Companies like iSpeech, founded by Heath Ahrens, provide a Software Development Kit that enables any mobile or web developer to add a highly effective voice interaction component. Daniel Ziv of Verint, the company that is quietly behind the "this is being recorded for quality assurance" message you hear on customer assistance calls, showed what happened with these recordings. Those interactions are mined for clues about what customers really think. Customer Center calls tend to be the canary in the coal mine - the calls are where they show up first with their real feelings.

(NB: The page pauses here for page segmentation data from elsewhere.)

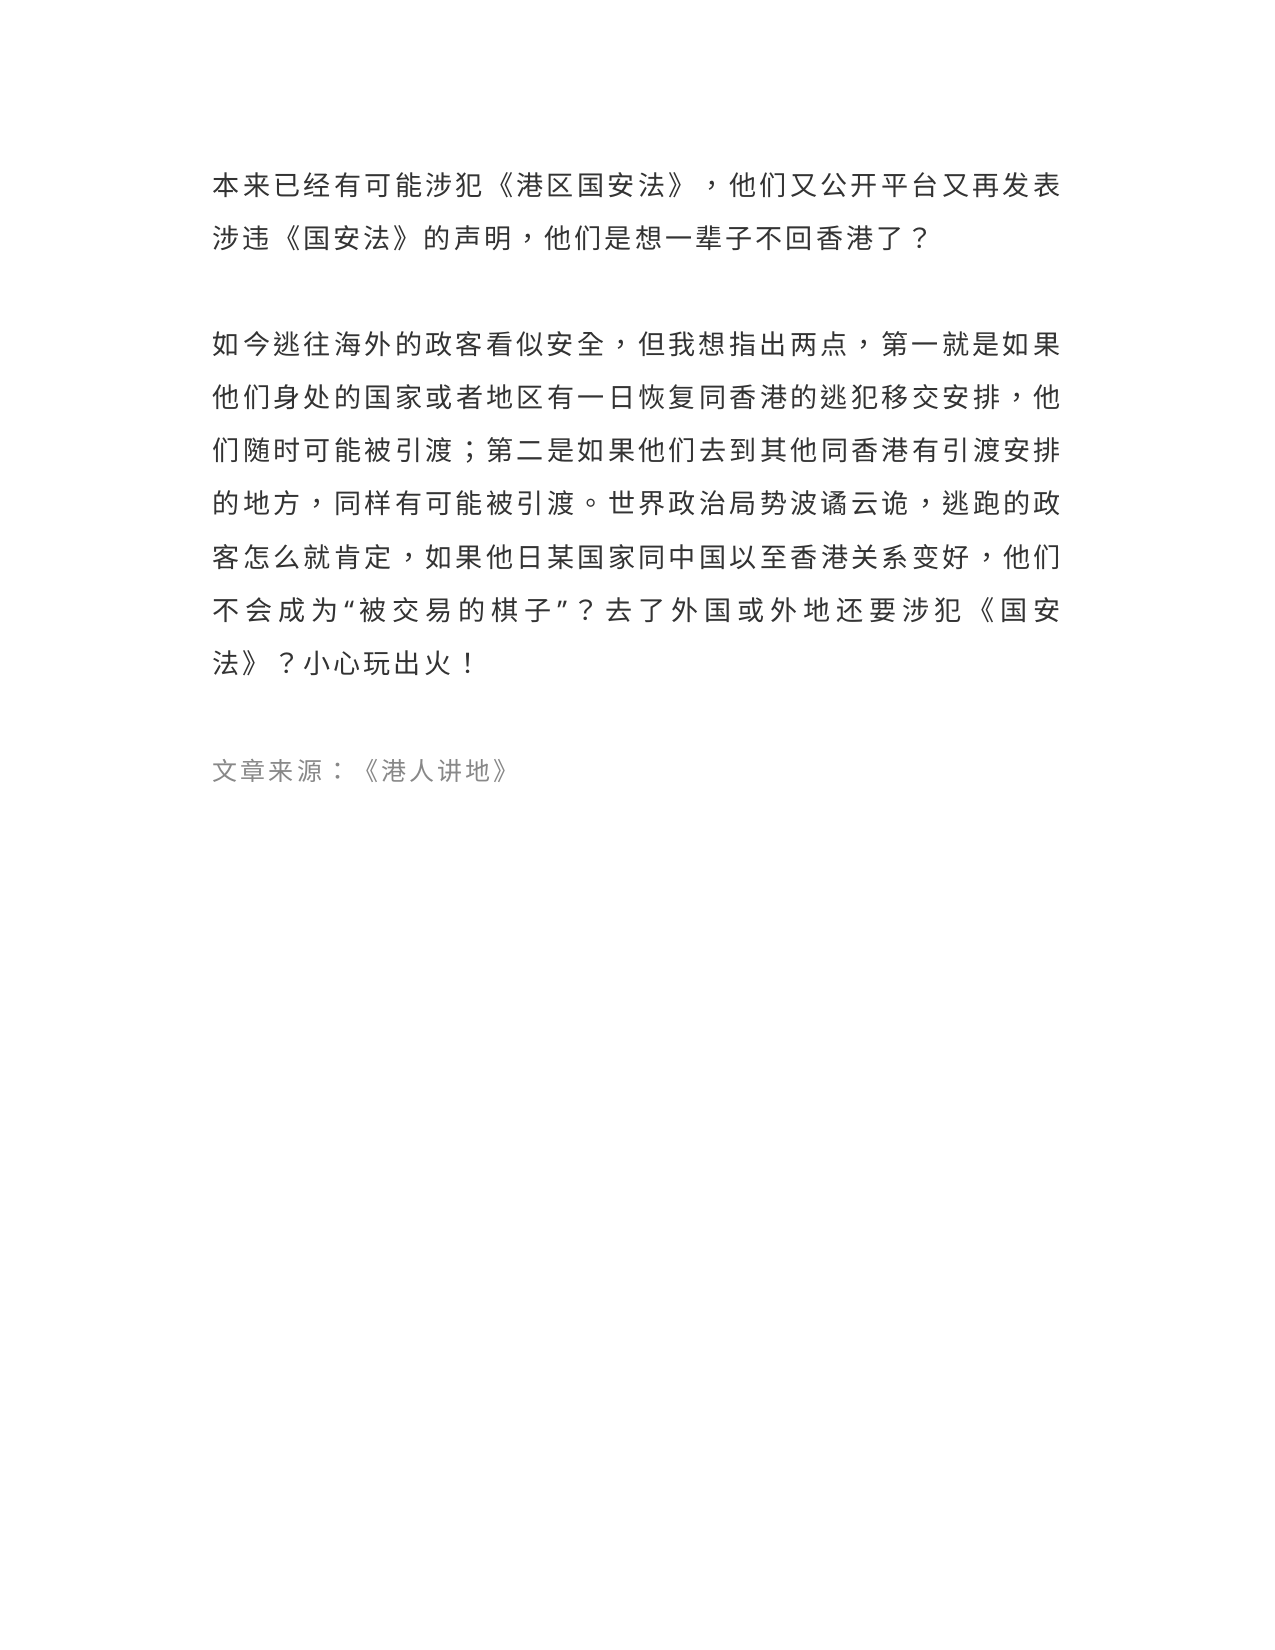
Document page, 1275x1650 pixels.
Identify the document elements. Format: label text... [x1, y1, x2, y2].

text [212, 150, 1062, 256]
text 如今逃往海外的政客看似安全，但我想指出两点，第一就是如果他们身处的国家或者地区有一日恢复同香港的逃犯移交安排，他们随时可能被引渡；第二是如果他们去到其他同香港有引渡安排的地方，同样有可能被引渡。世界政治局势波谲云诡，逃跑的政客怎么就肯定，如果他日某国家同中国以至香港关系变好，他们不会成为“被交易的棋子”？去了外国或外地还要涉犯《国安法》？小心玩出火！ [212, 309, 1062, 681]
text 文章来源：《港人讲地》 [212, 734, 1062, 787]
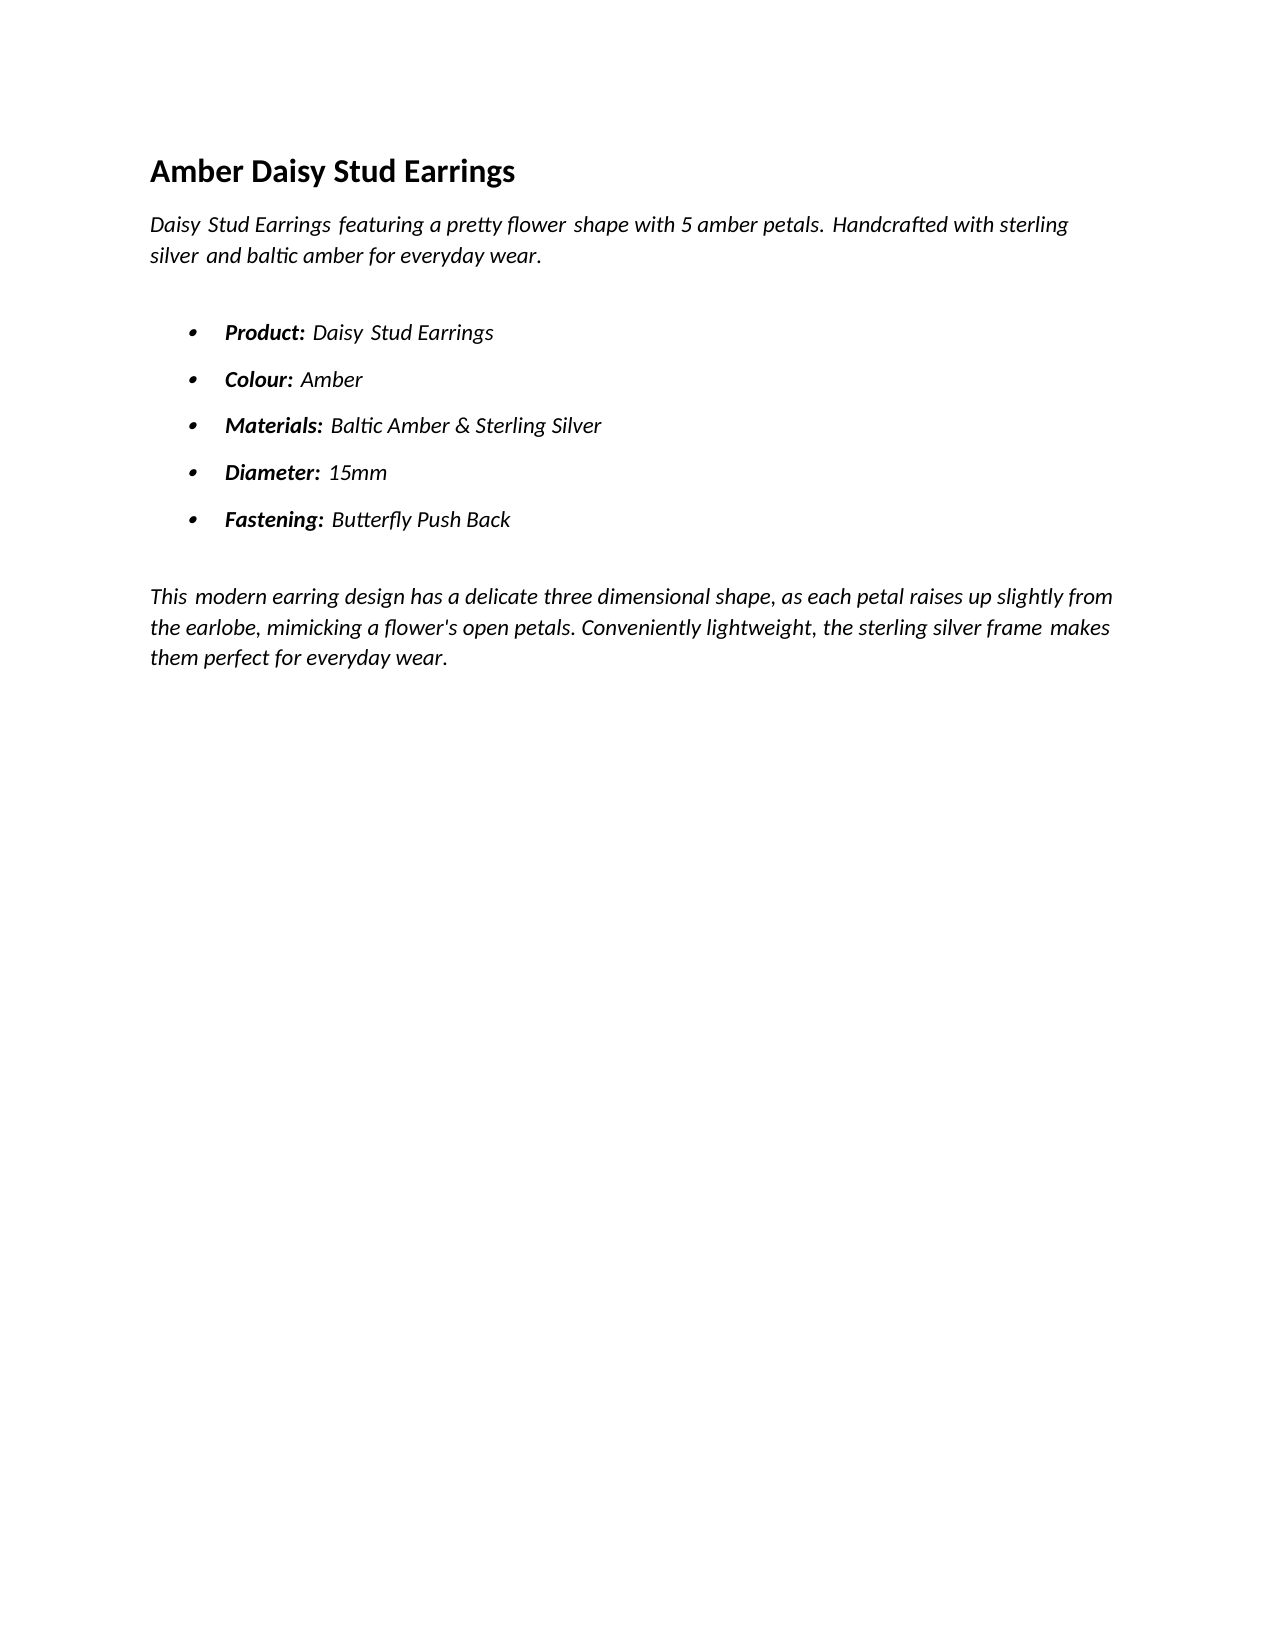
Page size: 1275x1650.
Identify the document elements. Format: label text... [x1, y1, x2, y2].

So, having a voice interaction is not only a CRM advantage, it is an invaluable source for mining true customer sentiment. It is so powerful that as Amy Neustein, the editor of the Springer Verlag Voice Tech series pointed out, you can determine mood and modify your message accordingly. It could also be used in a number of security-related applications.

In Verint's case, they can show how customer sentiment is reflected in key words that are not always obvious but when you know - watch out. For example, when a customer starts calling themselves a "customer" or even worse, "valued customer" there is a very high chance they are looking to fire your company. When they use the words "you people" - depending on the context - you just might want to call 911.

Bottom line: voice is here, it comes with a ton of psychology and it may be the gateway to a host of new product interfaces - each one with its own special set of rules and linguistic contexts. And if Nuance doesn't take over the world, you could still do what Apple did with surprisingly few resources and very little money.